En 1957, Sukarno séquestra les biens des compagnies néerlandaises et expulsa 46000 Hollandais. Puis il nationalisa le pétrole et réalisa un timide début de réforme agraire, récupéra de haute lutte la Nouvelle-Guinée occidentale et s'opposa à la création de la Malaisie sous influence occidentale. Cela suffit au PKI pour s'aligner sur cette politique au nom de l' «anti-impérialisme» et accepter d'entrer au gouvernement.
En 1965, le PKI était à son apogée, revendiquant plus de trois millions de membres (l'Indonésie comptait alors 100 millions d'habitants), sans compter les dix à quinze millions de personnes organisées dans les syndicats, les organisations de jeunesse, les associations diverses qu'il contrôlait. Dès 1955, il avait obtenu 16% des voix aux élections. Il comptait de nombreux députés, cinq ministres. Mais il jouait le rôle de simple auxiliaire de la politique de Sukarno, en équilibre instable entre l'Ouest et l'Est, entre les grands propriétaires et les petits paysans, entre les forces progressistes et l'armée agitée de multiples complots. Et son sort était plus que jamais lié à celui du régime.
En octobre 1965, l'équilibre se rompit. L'armée mit sur la touche Sukarno, qui resta formellement président jusqu'en 1967, et elle prit le pouvoir. L'occasion fut fournie par une tentative avortée de putsch en faveur de Sukarno, menée par quelques officiers de la garde présidentielle. C'était peut-être une simple provocation. En tout cas l'armée, sous la conduite du général Suharto, dénonça une tentative de prise du pouvoir par le PKI. Elle avait l'aide des services secrets américains. Déjà enlisés dans la guerre du Vietnam, les États-Unis s'employaient à combattre partout l'influence des «rouges».
Et à partir du 8 octobre, ce fut une répression sauvage, menée non seulement par les militaires mais aussi par les associations, organisations de jeunesse, milices et partis musulmans, catholiques, protestants et bouddhistes, unis contre les «athées» et ceux qui se présentaient comme les représentants des pauvres et des exploités. Dans certaines régions, le «travail» était fait avant même l'arrivée des commandos parachutistes. Anesthésiés par des années de collaboration gouvernementale, les membres et sympathisants du PKI, croyant au soutien de Sukarno, se laissaient égorger. Le 18 octobre, le PKI fut officiellement interdit, mais il n'existait déjà plus.
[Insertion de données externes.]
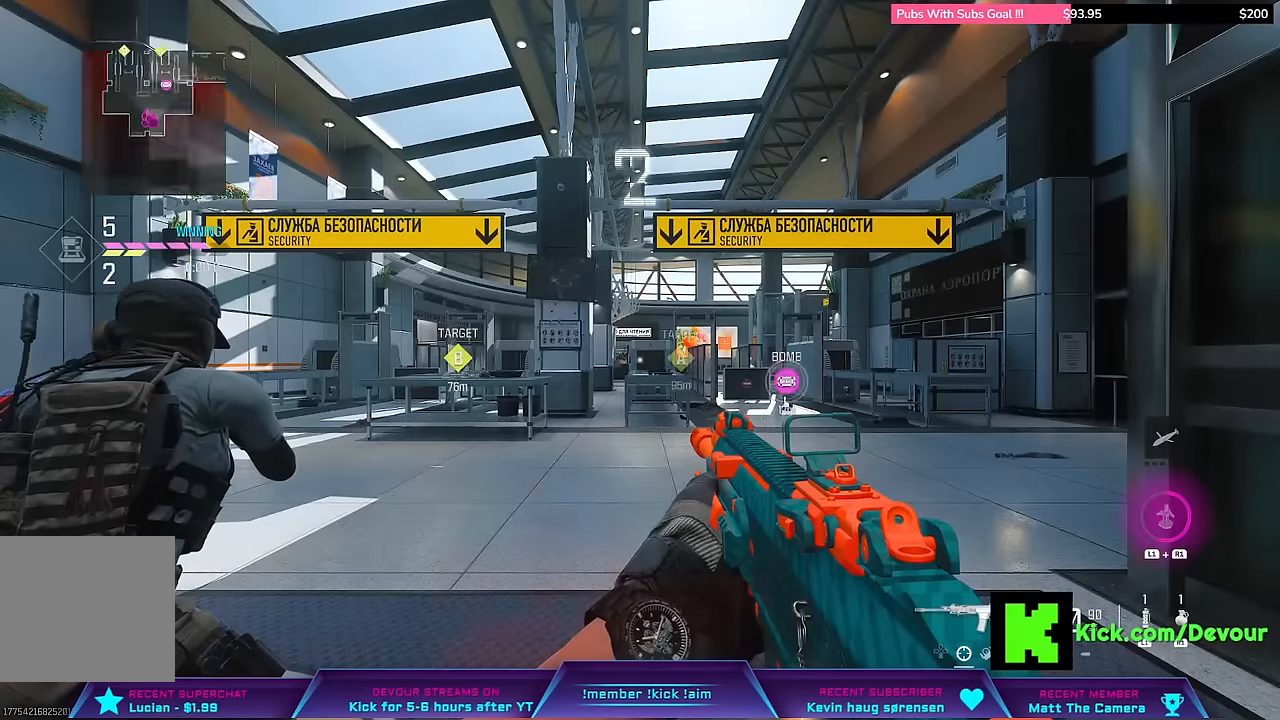
{"buttons": [], "left_stick": "center", "right_stick": "center", "events": []}
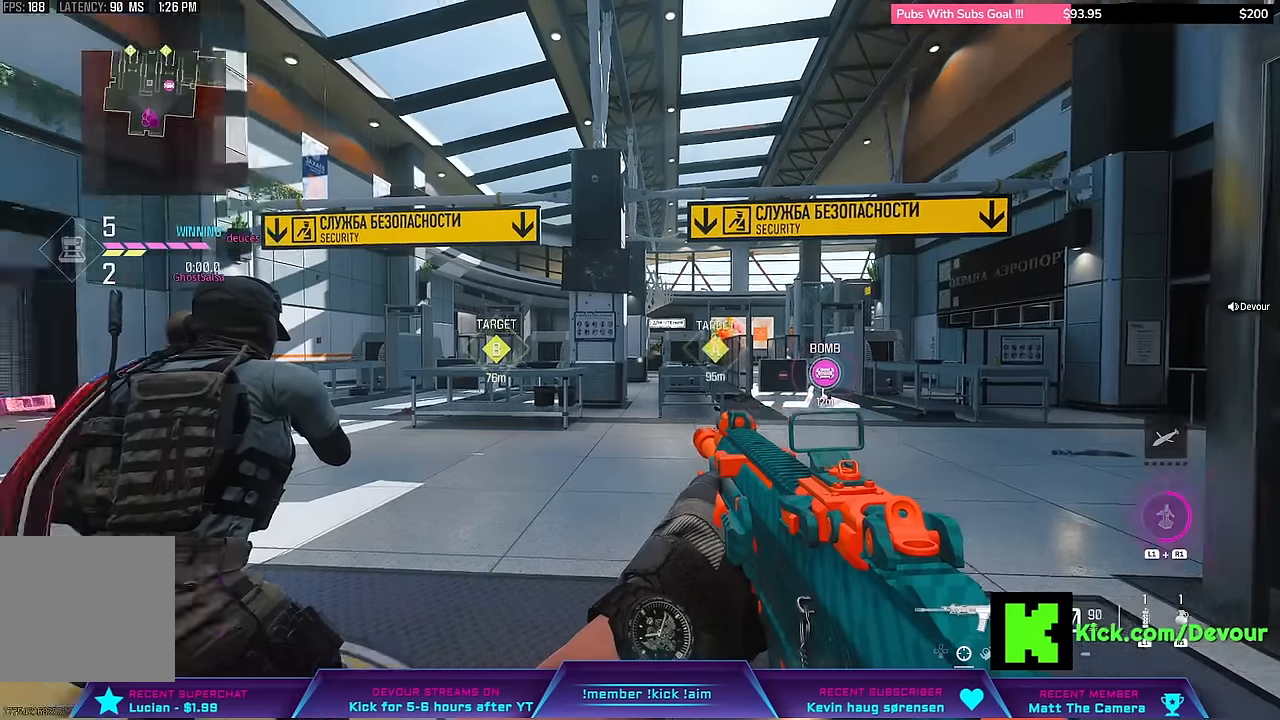
{"buttons": [], "left_stick": "up", "right_stick": "center", "events": [[33, "left_stick", "up"], [33, "right_stick", "left"], [267, "TRIANGLE", "down"], [267, "right_stick", "center"], [333, "TRIANGLE", "up"]]}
La fin du PKI, et des centaines de milliers d'ouvriers et de paysans qu'il entraîna dans sa chute, n'était pas le résultat d'une politique trop revendicative, trop sensible aux revendications populaires, mais de son alignement derrière un gouvernement bourgeois nationaliste, soi-disant progressiste, qui l'avait utilisé pour neutraliser les révoltes des opprimés.